The ImageData constructor
"""
self.width = width
self.height = height
#The values range each pixel can assume
self.range_min = range_min
self.range_max = range_max
self.data = np.arange(width*height).reshape(height, width)
#Another class, just the method here
def generate_pixel_histogram(realizations, bins):
"""
Generate a histogram of the image for each pixel, counting
the values assumed for each pixel in a specified bins
"""
data = np.array([image.data for image in realizations])
min_max_range = data.min(), data.max()+1
bin_boundaries = np.empty(bins+1)
# Function to wrap np.histogram, passing on only the first return value
def hist(pixel):
h, b = np.histogram(pixel, bins=bins, range=min_max_range)
bin_boundaries[:] = b
return h
# Apply this for each pixel
hist_data = np.apply_along_axis(hist, 0, data)
print hist_data
print bin_boundaries
Now I get:
hist_data = np.apply_along_axis(hist, 0, data)
File "/Library/Frameworks/Python.framework/Versions/2.7/lib/python2.7/site-packages/numpy/lib/shape_base.py", line 104, in apply_along_axis
outshape[axis] = len(res)
TypeError: object of type 'NoneType' has no len()
Any help would be appreciated.
Thanks in advance.
As noted by john, the most obvious solution to this is to look for library functionality that will do this for you. It exists, and it will be orders of magnitude more efficient than what you are doing here.
Standard numpy has a histogram function that can be used for this purpose. If you have only few values per pixel, it will be relatively inefficient; and it creates a dense histogram vector rather than the sparse one you produce here. Still, chances are good the code below solves your problem efficiently.
import numpy as np
#some example data; 128 images of 4x4 pixels
voxeldata = np.random.randint(0,100, (128, 4,4))
#we need to apply the same binning range to each pixel to get sensibble output
globalminmax = voxeldata.min(), voxeldata.max()+1
#number of output bins
bins = 20
bin_boundaries = np.empty(bins+1)
#function to wrap np.histogram, passing on only the first return value
def hist(pixel):
h, b = np.histogram(pixel, bins=bins, range=globalminmax)
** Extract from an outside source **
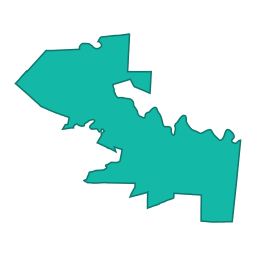 outline of Rastoaca, Vrancea, Romania
{"feature_id": "2599482B59302072108083", "entity_name": "Rastoaca", "entity_type": "district", "adm_level": 2, "iso_a3": "ROU", "parent_name": "Romania", "parent_adm1": "Vrancea", "projection": "mercator", "projection_center": [27.302, 45.655], "detail": "fine", "context": "isolated", "style": "filled", "palette": "teal", "viewbox_px": 256, "rotation_deg": 0, "n_neighbors": 0, "source": "geoboundaries", "source_scale": "gbopen_adm2", "svg_char_len": 5851}
<svg xmlns="http://www.w3.org/2000/svg" viewBox="0 0 256 256"><path d="M232.2,221.7L236.6,180.7L240.6,140.2L238.9,140.6L237.8,141.6L236.9,142.7L236.4,143.0L235.4,143.3L233.5,142.9L232.8,142.6L232.1,141.9L231.8,141.2L231.7,140.4L231.9,140.0L232.8,139.1L233.8,137.9L234.1,137.0L234.0,135.8L233.6,134.4L232.8,133.3L231.5,131.8L230.0,130.5L229.0,129.8L227.9,129.6L227.1,129.7L226.3,130.4L225.7,131.3L225.1,132.9L223.9,136.4L222.6,138.8L221.7,139.8L220.1,140.3L218.8,139.6L214.2,135.1L212.4,132.4L212.0,131.5L211.3,130.3L210.8,129.8L209.8,129.6L208.4,129.9L207.3,130.2L204.7,131.5L203.2,132.4L201.9,133.0L200.4,133.4L199.1,132.9L197.1,131.7L192.1,129.7L190.6,128.3L188.4,125.6L187.6,124.4L186.3,121.6L186.3,119.5L186.2,118.3L186.0,117.1L185.6,116.1L185.2,115.8L184.4,115.5L183.8,115.4L183.2,115.5L182.6,115.8L181.6,116.5L180.6,117.7L180.2,118.1L179.3,119.3L178.6,120.3L178.0,121.5L177.3,122.4L176.9,122.6L175.6,123.8L174.8,125.6L174.8,126.1L175.0,126.7L175.4,127.3L175.4,128.0L175.4,128.7L175.4,129.6L175.2,130.4L175.1,131.1L174.9,131.9L174.6,132.7L174.5,133.4L174.6,134.2L174.4,134.7L173.8,135.0L173.2,135.0L172.6,134.7L171.7,133.6L171.3,131.8L171.2,130.9L171.2,130.2L171.3,129.4L171.2,128.7L170.9,128.0L170.4,127.4L169.7,127.0L169.0,126.8L168.2,126.7L167.2,126.6L166.2,126.7L165.0,126.7L164.2,126.3L163.6,126.0L163.3,125.4L163.0,124.3L162.6,122.9L162.1,120.7L161.3,117.8L160.4,115.4L159.5,113.8L158.5,112.6L157.7,111.0L157.3,110.2L156.8,108.6L156.5,108.0L155.8,107.6L155.1,107.4L154.4,107.5L153.5,107.9L151.2,109.7L149.5,111.8L148.8,112.2L148.4,112.4L147.6,112.4L147.0,112.7L145.8,113.7L145.4,114.3L145.2,115.3L145.1,116.7L145.0,117.2L144.8,117.5L144.5,117.7L144.2,117.8L143.7,117.7L143.0,117.6L139.8,116.1L139.3,115.9L138.8,115.4L138.0,114.1L137.7,113.4L137.6,112.9L137.6,112.4L137.4,111.6L136.9,110.4L135.1,107.6L133.6,105.6L133.7,105.0L133.6,103.8L133.4,102.6L133.1,101.7L132.1,100.3L131.4,99.7L130.9,99.4L129.8,98.9L129.2,98.7L127.3,98.6L126.0,98.3L124.2,98.2L123.8,98.0L123.4,97.7L122.9,97.6L122.2,97.6L121.6,97.7L120.7,97.6L120.1,97.6L119.5,97.6L119.1,97.7L118.6,97.8L118.0,97.6L117.2,97.1L115.9,95.6L115.5,94.9L115.3,94.2L115.1,93.3L114.2,91.9L114.1,91.4L114.2,90.6L114.0,89.9L114.0,89.5L113.9,88.7L113.5,87.7L113.1,86.9L113.1,86.3L113.1,84.5L119.1,82.7L124.6,81.0L126.6,80.4L130.3,79.2L134.1,86.5L134.4,86.7L137.2,87.8L146.4,91.7L150.0,93.3L150.6,83.6L151.2,71.6L150.8,71.7L140.7,71.7L128.2,71.7L127.6,71.7L128.1,61.8L128.3,57.0L128.4,55.8L128.4,54.2L128.7,51.1L128.8,47.9L129.0,44.3L129.2,40.9L129.3,38.1L129.5,34.2L129.2,34.0L128.9,34.0L126.9,34.3L125.9,34.5L123.6,34.8L120.8,35.2L117.6,35.5L116.4,35.6L116.1,35.4L101.8,37.0L100.6,37.3L100.3,37.5L98.0,41.6L98.3,41.6L99.0,41.7L99.9,42.4L100.8,43.2L101.4,44.3L101.6,45.2L101.5,45.8L101.3,46.4L100.6,47.2L98.7,48.4L97.4,48.6L96.1,48.6L94.7,48.2L93.6,47.5L92.2,46.0L90.9,45.1L89.7,44.1L88.6,43.7L86.0,43.5L82.7,43.5L81.7,44.0L80.4,45.3L79.6,46.5L79.4,48.1L79.5,49.3L51.4,50.6L46.1,50.5L27.2,71.4L26.7,71.0L24.7,73.2L23.4,74.6L20.7,77.6L20.3,78.3L15.4,83.6L16.5,84.4L20.3,87.7L21.7,89.0L23.3,90.4L26.4,93.0L27.8,94.2L28.4,94.8L33.9,99.9L36.2,101.9L38.3,103.7L39.1,104.5L40.8,106.3L44.7,108.0L47.2,109.1L49.3,110.1L55.3,112.5L55.7,112.8L57.7,113.4L58.9,113.8L59.8,114.2L60.8,114.6L61.6,114.8L62.5,115.1L66.7,116.6L68.8,117.3L69.2,117.4L69.1,117.9L68.7,119.9L67.8,124.5L65.4,124.6L63.5,127.7L62.6,129.2L68.5,128.3L71.0,127.9L73.5,127.9L73.4,127.2L73.6,126.8L73.8,126.2L74.1,125.7L74.9,124.9L75.3,124.5L75.7,124.3L76.0,124.2L76.4,124.1L77.1,124.2L77.3,124.3L78.0,124.8L79.0,125.4L81.1,126.1L82.1,126.2L83.1,126.1L83.9,125.8L84.2,125.6L84.3,125.1L84.4,124.5L84.4,124.1L84.7,123.8L85.0,123.6L87.1,122.2L87.7,121.9L88.9,120.8L89.5,120.5L91.7,119.8L92.2,119.7L92.8,119.7L93.3,119.7L93.7,119.8L94.2,120.0L94.5,120.3L94.7,120.7L94.7,121.0L94.4,121.6L93.9,122.4L92.3,123.6L91.1,124.7L90.0,125.9L89.8,126.5L89.8,127.0L89.9,127.5L90.2,128.0L90.5,128.4L90.9,128.8L91.5,129.0L92.1,129.1L94.7,129.0L95.5,128.8L96.7,128.9L97.1,129.1L97.5,129.4L97.8,129.9L98.1,130.4L98.7,131.3L99.1,131.7L99.6,131.9L100.0,132.0L100.4,131.9L100.9,131.6L101.1,131.2L101.7,129.2L102.3,129.0L103.1,129.4L103.7,130.2L104.3,131.3L103.4,132.0L101.8,133.0L101.5,133.3L101.2,134.1L101.5,134.7L101.7,135.1L97.2,142.8L98.7,143.4L101.1,144.6L103.0,145.4L105.0,146.4L107.9,147.7L107.7,148.0L110.3,148.8L112.5,149.9L115.9,151.8L114.2,147.0L122.2,149.5L120.0,161.1L119.8,161.1L119.6,161.2L119.0,161.7L118.1,162.1L117.8,162.3L116.7,162.5L114.9,162.5L113.5,162.4L112.9,162.4L111.9,162.3L111.2,162.4L109.9,163.2L108.5,164.0L108.1,164.3L107.8,164.4L106.3,164.9L106.0,165.0L105.7,165.3L105.6,165.6L105.6,165.8L105.6,166.0L105.9,166.3L106.5,166.8L106.7,167.2L106.7,167.5L106.6,167.8L106.3,168.1L106.0,168.6L105.1,169.1L104.0,169.7L102.9,170.0L101.7,170.2L99.0,170.3L97.4,170.4L96.3,170.4L95.9,170.5L94.7,170.8L93.6,171.3L92.1,171.8L90.0,172.0L89.3,172.3L89.1,172.7L89.1,173.1L88.9,173.8L88.4,175.0L87.6,176.5L87.5,176.9L87.4,177.8L87.2,178.1L86.9,178.6L86.7,179.2L86.4,179.5L84.1,180.4L83.9,180.6L84.1,180.8L87.6,182.7L90.3,182.7L92.3,183.0L94.1,183.1L95.9,183.0L96.7,183.1L97.4,183.0L99.2,182.9L102.5,182.7L106.3,182.6L106.8,182.8L135.1,183.3L135.0,187.2L133.1,190.4L131.5,193.4L130.3,196.3L130.0,197.0L132.9,196.2L135.6,195.5L137.6,195.1L139.2,194.6L142.5,193.8L146.9,192.5L147.7,192.0L147.6,196.8L147.5,200.2L147.5,208.2L148.3,207.8L150.1,207.2L151.8,206.6L152.8,206.1L156.3,205.1L157.5,204.7L158.9,204.0L159.5,203.8L160.0,203.1L161.8,202.6L163.9,201.8L165.1,201.4L165.6,201.0L168.0,200.0L170.6,199.2L172.8,198.4L173.5,198.0L173.8,197.7L173.9,194.3L174.0,193.3L182.4,193.8L184.2,194.0L185.5,194.0L186.9,194.1L190.9,194.3L193.3,194.6L195.6,194.6L199.9,194.9L201.3,194.9L201.2,205.2L201.1,209.2L201.1,214.0L201.1,219.7L201.1,221.1L203.3,221.2L211.9,222.0L224.7,221.9L226.6,221.7L232.2,221.7Z" fill="#14b8a6" stroke="#0f766e" stroke-width="1.5"/></svg>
bin_boundaries[:] = b #simply overwrite; result should be identical each time
return h
#apply this for each pixel
histdata = np.apply_along_axis(hist, 0, voxeldata)
print bin_boundaries
print histdata[:,0,0] #print the histogram of an arbitrary pixel
But the more general message id like to convey, looking at your code sample and the type of problem you are working on: do yourself a favor, and learn numpy.
Parallelization certainly would not be my first port of call in optimizing this kind of thing. Your main problem is that you're doing lots of looping at the Python level. Python is inherently slow at this kind of thing.
One option would be to learn how to write Cython extensions and write the histogram bit in Cython. This might take you a while.
Actually, taking a histogram of pixel values is a very common task in computer vision and it has already been efficiently implemented in OpenCV (which has python wrappers). There are also several functions for taking histograms in the numpy python package (though they are slower than the OpenCV implementations).